Summary of The Pardoner's Tale
The Pardoner begins to explain in his prologue that he only preaches for money, not because he cares about correcting sins. He addresses a few pleasures in life that common people abuse and show spoiledness. One is gluttony, which he exploits as the sin that first caused the fall of mankind in Eden. After comes drunkenness, which makes a man seem mad and witless. Next is gambling, the temptation that ruins men of power and wealth along with swearing. He then proceeds to start his tale with a few drunken men who hear of a figure named Death taking one of their old friend's life and they set out to kill it showing their madness and lack of wit. They find a man and he directs them to a tall tree to find death but instead they find 8 bushels of gold but realize they cannot transport in during the day. So one of the three men is selected to go back and get food and wine while the other two are left with the gold. The two are acting very greedy and say to themselves that if they kill the man going to get the wine, they will have a larger portion to share among each other. The man going to get the wine is no fool either, he goes and buys poison to kill the two men to have a larger wealth. When he buys two bottles that he poisons and one that is pure for him, he goes back to the bushels but before he gets a chance to lure the other two into his trap, they kill him. As they celebrate they both happen to pick up the poisoned wine and end up dying.
Moral of the Tale
The Moral of the tale is that no matter how addictive the feeling of having riches, be happy with what you have. There is no need to take things that you have not worked hard for or earned especially when it is not yours to take. Respect is also a large moral of the story because respecting yourself is needed without being drunk and impairing yourself after working hard to get yourself in situations to be successful, and respect does not end there, people should respect others by not feeling the need to use words that are frowned upon in a formal situation.

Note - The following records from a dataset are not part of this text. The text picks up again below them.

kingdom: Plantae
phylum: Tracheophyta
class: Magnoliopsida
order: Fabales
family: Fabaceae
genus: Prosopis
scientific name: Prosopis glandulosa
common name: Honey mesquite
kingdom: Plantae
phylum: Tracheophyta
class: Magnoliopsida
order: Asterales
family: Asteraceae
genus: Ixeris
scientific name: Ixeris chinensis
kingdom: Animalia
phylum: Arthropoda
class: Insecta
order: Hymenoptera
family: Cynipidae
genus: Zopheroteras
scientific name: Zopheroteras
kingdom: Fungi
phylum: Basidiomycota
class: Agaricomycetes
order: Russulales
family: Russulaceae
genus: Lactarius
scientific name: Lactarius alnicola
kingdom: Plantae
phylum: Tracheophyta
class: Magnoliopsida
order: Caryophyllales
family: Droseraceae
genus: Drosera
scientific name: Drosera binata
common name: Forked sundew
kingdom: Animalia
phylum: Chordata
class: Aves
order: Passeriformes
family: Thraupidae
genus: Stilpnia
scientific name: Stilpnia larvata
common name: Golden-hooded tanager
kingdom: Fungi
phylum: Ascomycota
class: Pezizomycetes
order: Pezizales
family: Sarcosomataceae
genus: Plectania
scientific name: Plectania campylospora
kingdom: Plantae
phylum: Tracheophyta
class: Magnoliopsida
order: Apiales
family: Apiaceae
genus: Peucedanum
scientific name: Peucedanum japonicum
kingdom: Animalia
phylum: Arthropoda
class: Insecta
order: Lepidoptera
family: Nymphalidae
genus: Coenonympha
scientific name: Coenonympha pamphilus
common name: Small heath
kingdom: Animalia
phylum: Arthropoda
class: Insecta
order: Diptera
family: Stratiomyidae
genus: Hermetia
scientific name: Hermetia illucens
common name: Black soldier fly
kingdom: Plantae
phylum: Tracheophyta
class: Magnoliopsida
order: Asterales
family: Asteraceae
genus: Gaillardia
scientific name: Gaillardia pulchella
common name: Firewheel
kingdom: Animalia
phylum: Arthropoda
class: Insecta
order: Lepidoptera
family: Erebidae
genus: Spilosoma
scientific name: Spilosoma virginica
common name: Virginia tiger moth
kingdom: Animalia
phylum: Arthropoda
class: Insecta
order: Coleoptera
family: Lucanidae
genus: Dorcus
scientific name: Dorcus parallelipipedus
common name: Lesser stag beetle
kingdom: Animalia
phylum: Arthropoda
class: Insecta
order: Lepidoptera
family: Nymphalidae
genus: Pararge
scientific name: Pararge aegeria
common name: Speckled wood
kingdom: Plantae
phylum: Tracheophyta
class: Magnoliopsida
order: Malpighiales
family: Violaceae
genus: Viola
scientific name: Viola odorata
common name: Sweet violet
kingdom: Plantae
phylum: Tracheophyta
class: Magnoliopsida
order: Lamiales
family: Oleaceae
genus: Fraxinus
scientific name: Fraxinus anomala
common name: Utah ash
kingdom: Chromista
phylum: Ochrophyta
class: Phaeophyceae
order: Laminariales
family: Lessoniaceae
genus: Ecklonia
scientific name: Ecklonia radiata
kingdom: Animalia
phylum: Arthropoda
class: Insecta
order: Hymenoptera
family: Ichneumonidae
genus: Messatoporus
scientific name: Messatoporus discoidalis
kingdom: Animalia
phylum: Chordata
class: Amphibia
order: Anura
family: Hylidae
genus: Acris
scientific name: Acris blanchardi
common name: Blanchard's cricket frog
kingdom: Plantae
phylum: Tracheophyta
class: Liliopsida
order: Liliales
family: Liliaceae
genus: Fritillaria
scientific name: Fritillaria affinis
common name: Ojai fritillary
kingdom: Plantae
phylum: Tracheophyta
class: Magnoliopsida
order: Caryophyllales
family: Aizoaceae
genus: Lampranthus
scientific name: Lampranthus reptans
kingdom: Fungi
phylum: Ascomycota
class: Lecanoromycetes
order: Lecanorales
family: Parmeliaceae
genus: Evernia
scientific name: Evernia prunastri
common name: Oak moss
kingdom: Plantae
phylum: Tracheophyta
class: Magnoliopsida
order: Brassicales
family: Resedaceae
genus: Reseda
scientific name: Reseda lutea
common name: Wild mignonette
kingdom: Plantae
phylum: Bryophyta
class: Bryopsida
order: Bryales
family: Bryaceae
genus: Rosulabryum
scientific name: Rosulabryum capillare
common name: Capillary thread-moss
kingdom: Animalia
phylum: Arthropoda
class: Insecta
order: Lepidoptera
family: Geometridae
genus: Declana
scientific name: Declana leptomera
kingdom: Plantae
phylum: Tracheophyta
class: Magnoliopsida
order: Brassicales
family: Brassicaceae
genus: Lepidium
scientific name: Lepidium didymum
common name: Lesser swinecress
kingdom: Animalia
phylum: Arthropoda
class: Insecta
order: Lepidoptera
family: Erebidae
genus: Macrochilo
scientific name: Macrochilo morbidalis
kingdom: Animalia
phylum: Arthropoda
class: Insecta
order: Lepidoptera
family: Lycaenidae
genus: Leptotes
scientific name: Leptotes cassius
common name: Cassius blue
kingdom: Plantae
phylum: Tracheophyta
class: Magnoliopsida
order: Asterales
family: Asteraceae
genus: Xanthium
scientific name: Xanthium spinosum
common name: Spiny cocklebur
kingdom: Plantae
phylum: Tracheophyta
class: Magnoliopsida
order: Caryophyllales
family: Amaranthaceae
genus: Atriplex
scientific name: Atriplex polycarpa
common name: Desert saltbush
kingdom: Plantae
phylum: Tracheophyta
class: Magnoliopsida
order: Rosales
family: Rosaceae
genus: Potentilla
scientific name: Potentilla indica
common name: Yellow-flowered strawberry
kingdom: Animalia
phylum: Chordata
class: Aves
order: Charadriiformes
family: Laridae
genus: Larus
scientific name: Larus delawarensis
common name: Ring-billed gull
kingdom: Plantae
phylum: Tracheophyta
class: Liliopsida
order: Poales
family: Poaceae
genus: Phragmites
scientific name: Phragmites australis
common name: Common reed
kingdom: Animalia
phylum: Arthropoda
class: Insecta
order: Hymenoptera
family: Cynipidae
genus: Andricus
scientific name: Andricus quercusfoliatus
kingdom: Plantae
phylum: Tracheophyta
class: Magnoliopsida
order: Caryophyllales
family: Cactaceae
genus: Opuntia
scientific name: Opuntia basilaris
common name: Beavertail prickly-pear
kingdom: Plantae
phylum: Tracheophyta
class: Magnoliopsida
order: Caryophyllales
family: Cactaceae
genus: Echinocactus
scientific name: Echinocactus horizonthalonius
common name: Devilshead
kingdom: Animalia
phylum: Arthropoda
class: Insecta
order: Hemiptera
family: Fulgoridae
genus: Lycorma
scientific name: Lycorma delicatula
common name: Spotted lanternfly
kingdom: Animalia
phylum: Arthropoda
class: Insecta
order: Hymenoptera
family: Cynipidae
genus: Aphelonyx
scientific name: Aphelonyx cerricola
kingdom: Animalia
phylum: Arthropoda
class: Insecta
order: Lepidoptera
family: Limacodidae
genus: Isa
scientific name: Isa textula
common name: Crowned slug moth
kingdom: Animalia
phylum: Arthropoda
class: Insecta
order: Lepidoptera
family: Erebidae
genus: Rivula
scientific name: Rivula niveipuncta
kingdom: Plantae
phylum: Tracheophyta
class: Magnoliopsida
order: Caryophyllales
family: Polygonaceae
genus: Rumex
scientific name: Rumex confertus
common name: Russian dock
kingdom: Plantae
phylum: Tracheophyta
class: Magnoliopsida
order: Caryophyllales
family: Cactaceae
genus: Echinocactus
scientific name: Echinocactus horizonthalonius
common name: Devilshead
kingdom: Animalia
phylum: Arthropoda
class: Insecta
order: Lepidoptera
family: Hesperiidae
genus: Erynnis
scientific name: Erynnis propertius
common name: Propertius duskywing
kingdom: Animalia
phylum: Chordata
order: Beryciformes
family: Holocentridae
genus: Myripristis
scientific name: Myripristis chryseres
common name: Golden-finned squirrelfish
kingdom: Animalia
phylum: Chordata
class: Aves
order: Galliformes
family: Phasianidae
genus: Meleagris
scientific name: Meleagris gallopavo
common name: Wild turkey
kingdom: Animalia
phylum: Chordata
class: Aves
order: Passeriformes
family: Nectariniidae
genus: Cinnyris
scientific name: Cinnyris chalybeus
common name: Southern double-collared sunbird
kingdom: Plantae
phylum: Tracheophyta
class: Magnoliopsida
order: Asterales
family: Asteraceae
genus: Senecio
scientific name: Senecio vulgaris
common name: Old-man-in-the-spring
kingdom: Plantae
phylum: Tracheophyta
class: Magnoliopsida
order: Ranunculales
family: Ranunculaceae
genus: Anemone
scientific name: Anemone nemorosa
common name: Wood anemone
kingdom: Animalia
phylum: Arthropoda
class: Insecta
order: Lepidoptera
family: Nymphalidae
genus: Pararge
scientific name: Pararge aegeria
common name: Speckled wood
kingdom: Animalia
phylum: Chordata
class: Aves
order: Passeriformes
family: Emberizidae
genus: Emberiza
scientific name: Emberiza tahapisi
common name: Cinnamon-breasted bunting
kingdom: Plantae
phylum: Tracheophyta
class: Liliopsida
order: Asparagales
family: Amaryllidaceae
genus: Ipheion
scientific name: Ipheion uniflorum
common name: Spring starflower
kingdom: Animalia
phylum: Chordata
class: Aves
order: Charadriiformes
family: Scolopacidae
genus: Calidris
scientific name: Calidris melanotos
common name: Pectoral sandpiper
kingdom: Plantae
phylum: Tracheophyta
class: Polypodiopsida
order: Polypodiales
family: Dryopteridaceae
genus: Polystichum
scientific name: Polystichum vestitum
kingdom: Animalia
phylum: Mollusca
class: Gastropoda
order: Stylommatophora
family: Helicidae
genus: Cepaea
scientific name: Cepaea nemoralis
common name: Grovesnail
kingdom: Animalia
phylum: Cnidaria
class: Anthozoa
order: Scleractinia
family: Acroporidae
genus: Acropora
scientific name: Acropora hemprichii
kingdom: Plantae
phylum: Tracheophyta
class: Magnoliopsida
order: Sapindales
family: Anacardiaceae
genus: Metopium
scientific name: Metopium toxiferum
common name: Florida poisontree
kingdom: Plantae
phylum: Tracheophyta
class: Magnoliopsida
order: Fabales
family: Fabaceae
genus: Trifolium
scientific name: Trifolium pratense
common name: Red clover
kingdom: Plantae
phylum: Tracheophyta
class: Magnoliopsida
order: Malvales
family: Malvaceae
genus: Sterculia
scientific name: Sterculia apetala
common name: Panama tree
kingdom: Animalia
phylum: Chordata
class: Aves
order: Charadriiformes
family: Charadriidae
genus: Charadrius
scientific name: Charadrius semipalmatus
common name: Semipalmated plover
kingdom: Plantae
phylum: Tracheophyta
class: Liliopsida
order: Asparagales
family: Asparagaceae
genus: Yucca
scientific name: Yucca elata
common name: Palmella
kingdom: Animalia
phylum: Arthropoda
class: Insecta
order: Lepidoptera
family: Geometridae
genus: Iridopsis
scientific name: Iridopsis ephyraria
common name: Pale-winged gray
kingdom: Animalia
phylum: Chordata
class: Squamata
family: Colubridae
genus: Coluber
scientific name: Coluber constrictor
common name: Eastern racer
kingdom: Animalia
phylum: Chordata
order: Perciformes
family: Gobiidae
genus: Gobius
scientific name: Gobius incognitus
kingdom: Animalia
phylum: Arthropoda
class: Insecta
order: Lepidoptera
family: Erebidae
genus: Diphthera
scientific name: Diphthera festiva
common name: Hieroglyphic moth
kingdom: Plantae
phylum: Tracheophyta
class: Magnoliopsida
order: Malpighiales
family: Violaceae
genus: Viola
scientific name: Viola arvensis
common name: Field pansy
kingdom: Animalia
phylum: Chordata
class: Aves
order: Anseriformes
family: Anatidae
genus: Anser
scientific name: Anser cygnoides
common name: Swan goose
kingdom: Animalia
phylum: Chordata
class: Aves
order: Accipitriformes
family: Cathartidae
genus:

While I was reading this tale, I could not help but thought I have heard it before but not in the form from The Canterbury Tales. That got me thinking to go and check out if there are any similar stories and so there was. J.K. Rowling's book, The Tales of Beedle and Bard, and The Tale of the Three Brothers had the same concept. It is a very good life lesson and it is not a surprise that it is told in many different forms especially from such a well known author within J.K. Rowling.
Tim McInnerny in "The Canterbury Tales: The Pardoner's Tale"
1. How can one resist temptations that are not for them to take when those temptations are so easy to access?
2. Why is compromise a much better solution then taking everything for yourself and benefiting you?